What you will do ::
Everything in the listing below from the line containing "(159, 221) none -> (317, 287) //" through the line containing "[313,57,373,68] Android© ->" must be repeated exactly; the remaining lines are not wanted.

Supplied material ::
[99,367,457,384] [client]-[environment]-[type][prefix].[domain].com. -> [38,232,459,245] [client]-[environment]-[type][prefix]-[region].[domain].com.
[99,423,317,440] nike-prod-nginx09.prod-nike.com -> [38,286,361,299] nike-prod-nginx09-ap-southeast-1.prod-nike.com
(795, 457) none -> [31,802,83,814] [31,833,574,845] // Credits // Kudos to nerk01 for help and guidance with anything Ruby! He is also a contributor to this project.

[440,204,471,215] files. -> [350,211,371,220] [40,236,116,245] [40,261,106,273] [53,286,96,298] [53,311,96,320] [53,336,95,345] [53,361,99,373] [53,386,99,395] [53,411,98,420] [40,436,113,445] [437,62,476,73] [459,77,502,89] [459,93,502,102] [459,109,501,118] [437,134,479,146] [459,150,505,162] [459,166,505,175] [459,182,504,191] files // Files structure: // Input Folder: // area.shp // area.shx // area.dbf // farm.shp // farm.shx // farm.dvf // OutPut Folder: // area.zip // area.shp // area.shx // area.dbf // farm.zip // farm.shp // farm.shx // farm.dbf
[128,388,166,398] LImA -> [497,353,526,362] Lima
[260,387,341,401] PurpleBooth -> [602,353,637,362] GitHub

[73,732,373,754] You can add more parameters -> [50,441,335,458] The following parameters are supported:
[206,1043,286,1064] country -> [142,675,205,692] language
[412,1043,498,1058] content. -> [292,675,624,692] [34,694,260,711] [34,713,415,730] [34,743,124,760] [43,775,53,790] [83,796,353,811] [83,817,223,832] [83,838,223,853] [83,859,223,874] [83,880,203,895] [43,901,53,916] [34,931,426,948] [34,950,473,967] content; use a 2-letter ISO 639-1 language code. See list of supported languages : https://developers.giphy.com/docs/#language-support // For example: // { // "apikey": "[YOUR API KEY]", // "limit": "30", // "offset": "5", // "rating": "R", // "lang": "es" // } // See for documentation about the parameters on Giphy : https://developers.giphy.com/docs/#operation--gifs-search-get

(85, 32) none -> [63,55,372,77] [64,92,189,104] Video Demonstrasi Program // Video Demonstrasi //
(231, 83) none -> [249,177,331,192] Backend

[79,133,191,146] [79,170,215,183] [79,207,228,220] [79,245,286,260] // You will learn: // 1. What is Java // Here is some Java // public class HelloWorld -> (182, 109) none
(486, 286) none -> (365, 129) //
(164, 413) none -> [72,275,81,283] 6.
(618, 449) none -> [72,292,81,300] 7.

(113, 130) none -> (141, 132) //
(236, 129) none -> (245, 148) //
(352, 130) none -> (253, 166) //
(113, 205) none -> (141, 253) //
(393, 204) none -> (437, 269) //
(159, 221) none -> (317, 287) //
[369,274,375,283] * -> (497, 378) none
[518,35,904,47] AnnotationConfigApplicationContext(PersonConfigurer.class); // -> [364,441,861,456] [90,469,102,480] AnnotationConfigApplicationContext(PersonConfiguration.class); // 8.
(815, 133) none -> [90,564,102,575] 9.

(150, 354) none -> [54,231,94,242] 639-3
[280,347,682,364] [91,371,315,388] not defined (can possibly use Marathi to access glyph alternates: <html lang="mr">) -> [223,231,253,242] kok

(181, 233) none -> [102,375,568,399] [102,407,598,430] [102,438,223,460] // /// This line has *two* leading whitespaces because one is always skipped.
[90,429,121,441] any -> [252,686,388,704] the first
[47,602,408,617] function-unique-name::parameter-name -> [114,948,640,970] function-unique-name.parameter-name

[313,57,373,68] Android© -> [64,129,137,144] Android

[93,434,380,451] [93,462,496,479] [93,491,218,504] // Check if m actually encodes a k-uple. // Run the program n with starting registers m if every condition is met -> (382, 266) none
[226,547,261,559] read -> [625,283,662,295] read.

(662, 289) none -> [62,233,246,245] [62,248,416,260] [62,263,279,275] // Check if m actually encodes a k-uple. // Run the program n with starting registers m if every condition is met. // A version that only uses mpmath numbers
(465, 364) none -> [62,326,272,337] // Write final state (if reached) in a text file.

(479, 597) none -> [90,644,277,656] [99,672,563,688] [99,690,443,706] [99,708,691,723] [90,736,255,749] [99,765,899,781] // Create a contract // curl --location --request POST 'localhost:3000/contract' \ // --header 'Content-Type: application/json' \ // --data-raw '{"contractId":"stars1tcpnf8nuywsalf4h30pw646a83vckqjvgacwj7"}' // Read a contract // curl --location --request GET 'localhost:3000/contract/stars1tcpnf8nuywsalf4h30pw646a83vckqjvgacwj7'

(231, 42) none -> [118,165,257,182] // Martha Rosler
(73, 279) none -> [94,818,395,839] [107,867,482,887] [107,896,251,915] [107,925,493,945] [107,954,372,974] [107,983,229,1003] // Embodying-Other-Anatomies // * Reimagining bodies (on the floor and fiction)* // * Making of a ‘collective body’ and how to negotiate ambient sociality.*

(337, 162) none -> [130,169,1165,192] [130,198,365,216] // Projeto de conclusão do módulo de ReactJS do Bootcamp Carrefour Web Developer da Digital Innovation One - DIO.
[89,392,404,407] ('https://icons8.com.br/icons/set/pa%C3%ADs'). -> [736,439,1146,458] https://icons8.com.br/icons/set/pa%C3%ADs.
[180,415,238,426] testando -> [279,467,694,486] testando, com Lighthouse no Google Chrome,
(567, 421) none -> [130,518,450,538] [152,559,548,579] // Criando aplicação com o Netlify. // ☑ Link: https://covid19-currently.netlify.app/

Answer below ::
(159, 221) none -> (317, 287) //
[369,274,375,283] * -> (497, 378) none
[518,35,904,47] AnnotationConfigApplicationContext(PersonConfigurer.class); // -> [364,441,861,456] [90,469,102,480] AnnotationConfigApplicationContext(PersonConfiguration.class); // 8.
(815, 133) none -> [90,564,102,575] 9.

(150, 354) none -> [54,231,94,242] 639-3
[280,347,682,364] [91,371,315,388] not defined (can possibly use Marathi to access glyph alternates: <html lang="mr">) -> [223,231,253,242] kok

(181, 233) none -> [102,375,568,399] [102,407,598,430] [102,438,223,460] // /// This line has *two* leading whitespaces because one is always skipped.
[90,429,121,441] any -> [252,686,388,704] the first
[47,602,408,617] function-unique-name::parameter-name -> [114,948,640,970] function-unique-name.parameter-name

[313,57,373,68] Android© -> [64,129,137,144] Android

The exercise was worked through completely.